Luck, whether he likes it or not, is the focus of the Stanford offense until a running back or two can step forward. Gerhart drew the lion's share of attention last year, and that helped Luck, who was able to roam relatively unscathed last year. Stanford allowed a mere seven sacks last season and Luck threw a mere four interceptions.
Teams may look to tee off on Luck a little more this season without the dangerous Gerhart around to divide the defensive focus.
After all, Luck was Stanford's second-leading rusher with a net gain of 354 yards. Potential running backs Stepfan Taylor, Jeremy Stewart (limited to five games due to injury) and Tyler Gaffney combined for 497 yards and four touchdowns.
"I love Toby to death but we have to move on without him," Luck said. "We've got our strengths."
Luck's running ability being among them. At Stratford High in Houston, Luck threw for 7,139 career yards and 53 touchdowns. He also rushed for 2,085 yards.
"Coach (Jim) Harbaugh has stressed that the quarterback, at some point, will have to pick up a first down or save a second down with his legs," Luck said.
Luck will also have some family at Stanford. His younger sister Mary Ellen Luck is a freshman on the Stanford women's volleyball team and Luck can attest to her athleticism.
"I've played a little sand volleyball but she can catch and throw a football," Luck said. "There was a time when we set a mini-tennis court in our living room when we were living in Germany.
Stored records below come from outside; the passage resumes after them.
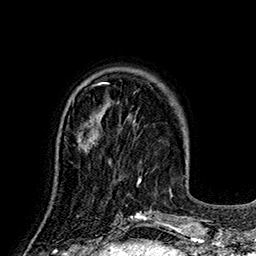
Breast MRI (dynamic contrast-enhanced), one axial slice. Cropped to one breast. Dynamic contrast-enhanced series, time point 2 of 7 at this slice position (early post-contrast). 1.5 T. TE 2.8 ms, TR 5.4 ms. 1 mm slice thickness. 256 × 256 image matrix. Female patient.
Structures marked on this image (semi-automatic segmentation, software-assisted and operator-edited):
- enhancing-tissue mask used for the functional tumour volume (all voxels passing the contrast-enhancement thresholds inside the analysis volume; usually the tumour): bounding box [x1, y1, x2, y2] px = [77, 127, 100, 152]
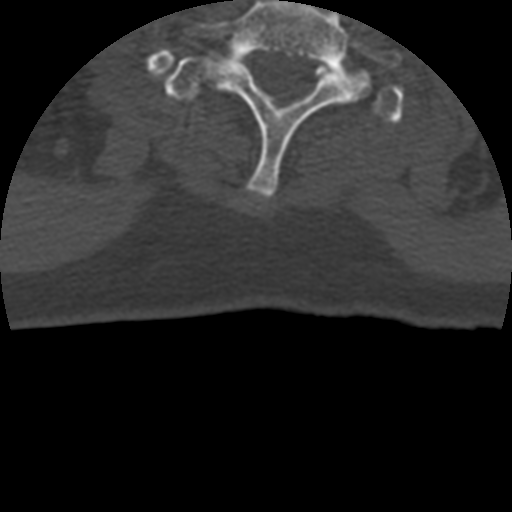
CT including the spine, one axial slice; position 393 of 399 along the scan axis; reconstruction kernel STANDARD; 120 kVp; bone window (W 1800 / L 400 HU); 1.25 mm slice thickness; 512 × 512 image matrix. Patient age 69 years. Case-level facts recorded for this patient, not image findings: primary cancer: prostate.
Annotated regions visible in this slice (semi-automatic segmentation, software-assisted and operator-edited):
- T1 vertebra: bounding box [x1, y1, x2, y2] px = [164, 49, 404, 126]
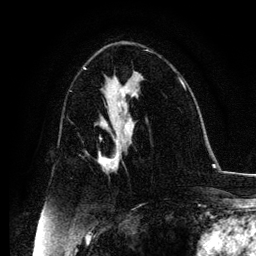
Breast MRI, one axial slice; slice 64 of 134 in the series (ordered by position); cropped to one breast; dynamic contrast-enhanced series, time point 2 of 6 at this slice position (early post-contrast); 3 T; TE 4.2 ms, TR 7.9 ms; 1.2 mm slice thickness; 256 × 256 image matrix, field of view 170 × 170 mm. Female patient.
Outlined on this slice (semi-automatic segmentation, software-assisted and operator-edited):
- enhancing-tissue mask used for the functional tumour volume (all voxels passing the contrast-enhancement thresholds inside the analysis volume; usually the tumour): bounding box [x1, y1, x2, y2] px = [99, 131, 125, 170]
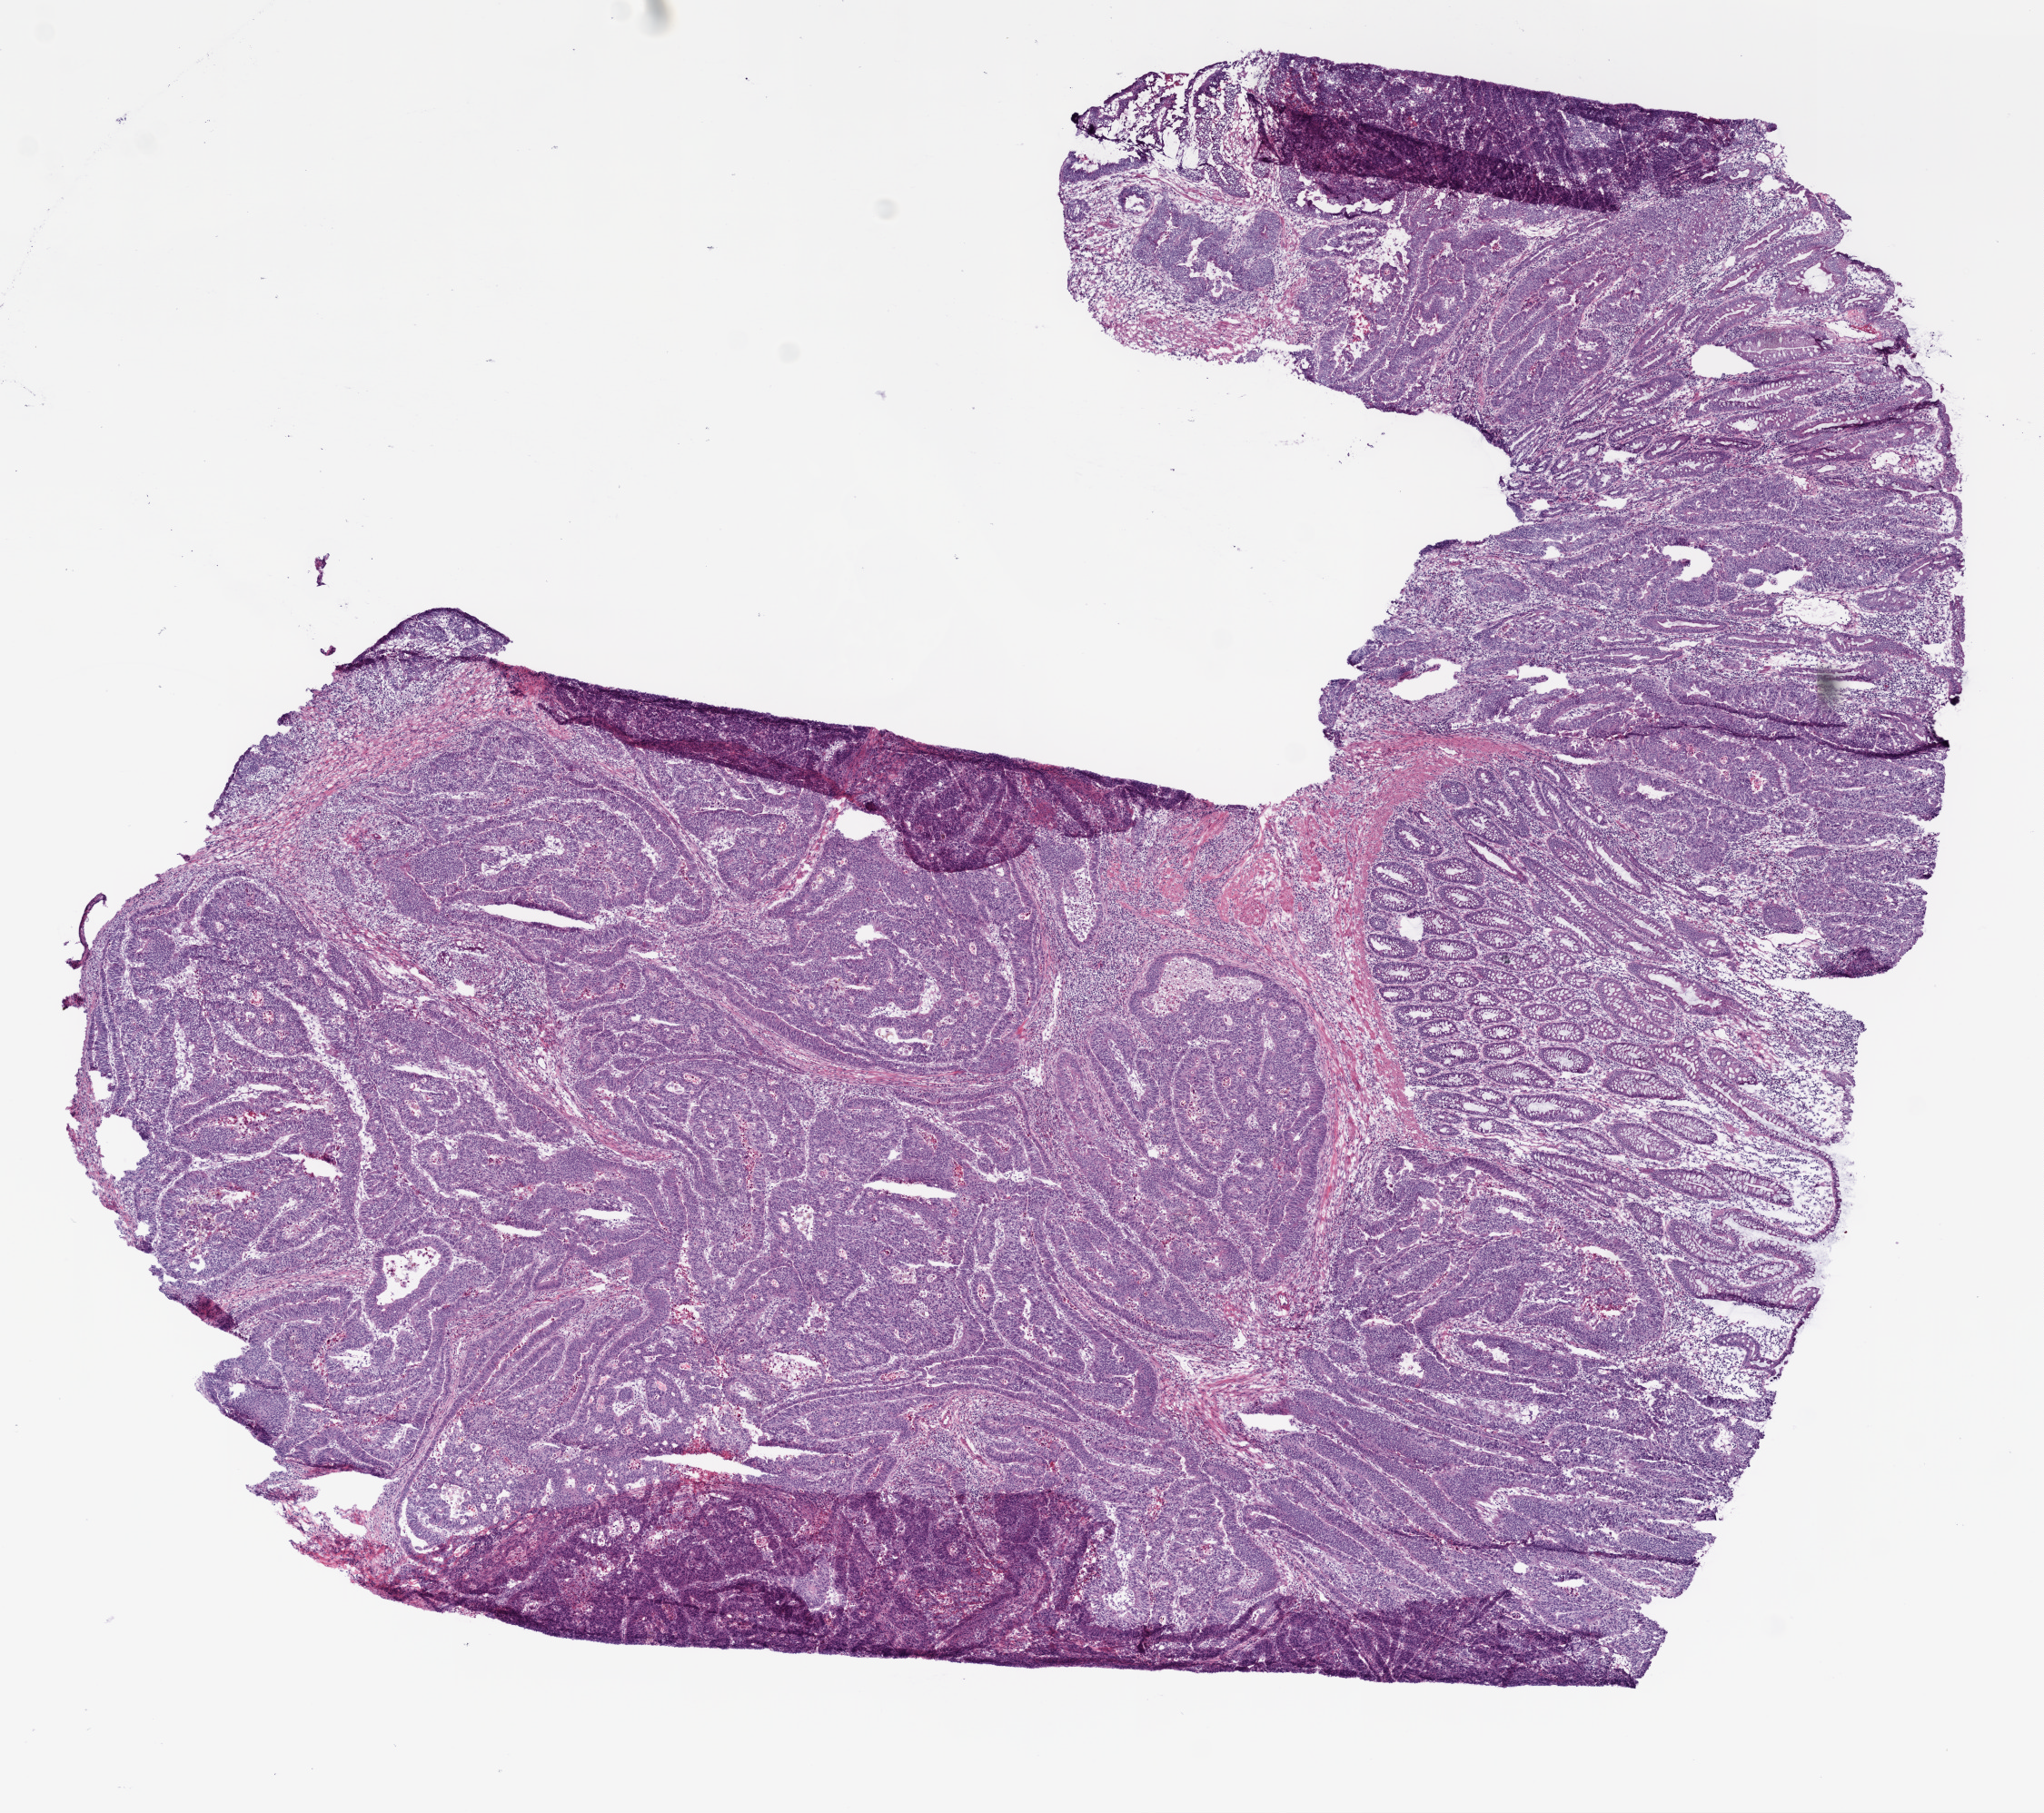
Hematoxylin and eosin (H&E) stained whole-slide image, whole scanned area (about 9.0 x 8.0 mm) shown as a low-resolution overview; frozen section from the bottom of the tissue portion; sample: primary tumour, rectum. Male, age 61 years at initial diagnosis. Composition of this section per pathologist review: tumour cells 67%, tumour nuclei 70%, normal cells 15%, stromal cells 10%, necrosis 8%.
* lymph nodes positive (case pathology): 0 of 17 examined
* pathologic diagnosis: Adenocarcinoma, NOS (rectosigmoid junction)
* AJCC pathologic stage: IIA (6th edition)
She beat me and I got really mad."
Luck claims that's the only time he was beaten by his sister in an athletic competition. But he's happy she made the decision to attend Stanford.
"She seems to really enjoy it," he said. "I'm sure my parents are happy she has an older brother around to watch out for her."
Notes: Ryan Whalen was been named to the preseason watch list for the Biletnikoff Award, presented annually to the top receiver in college football. Whalen has led Stanford in receiving each of the last two seasons. As a junior, he caught 57 passes for 926 yards and four touchdowns, averaging 16.2 yards per catch and 71.2 receiving yards per game. He enters his final campaign with 99 career receptions for 1,444 yards and five touchdowns . . . With offensive lineman Andrew Phillips out for an undetermined amount of time because of family matters, Kevin Danser filled in at left guard . . . Luck is one of five sophomores on the 30-member watch list for the Davey O'Brien Quarterback Award. He led the Pac-10 in passing efficency last year and is one of four Pac-10 signal callers on the list, joining Arizona's Nick Foles, Washington's Jake Locker and USC's Matt Barkley.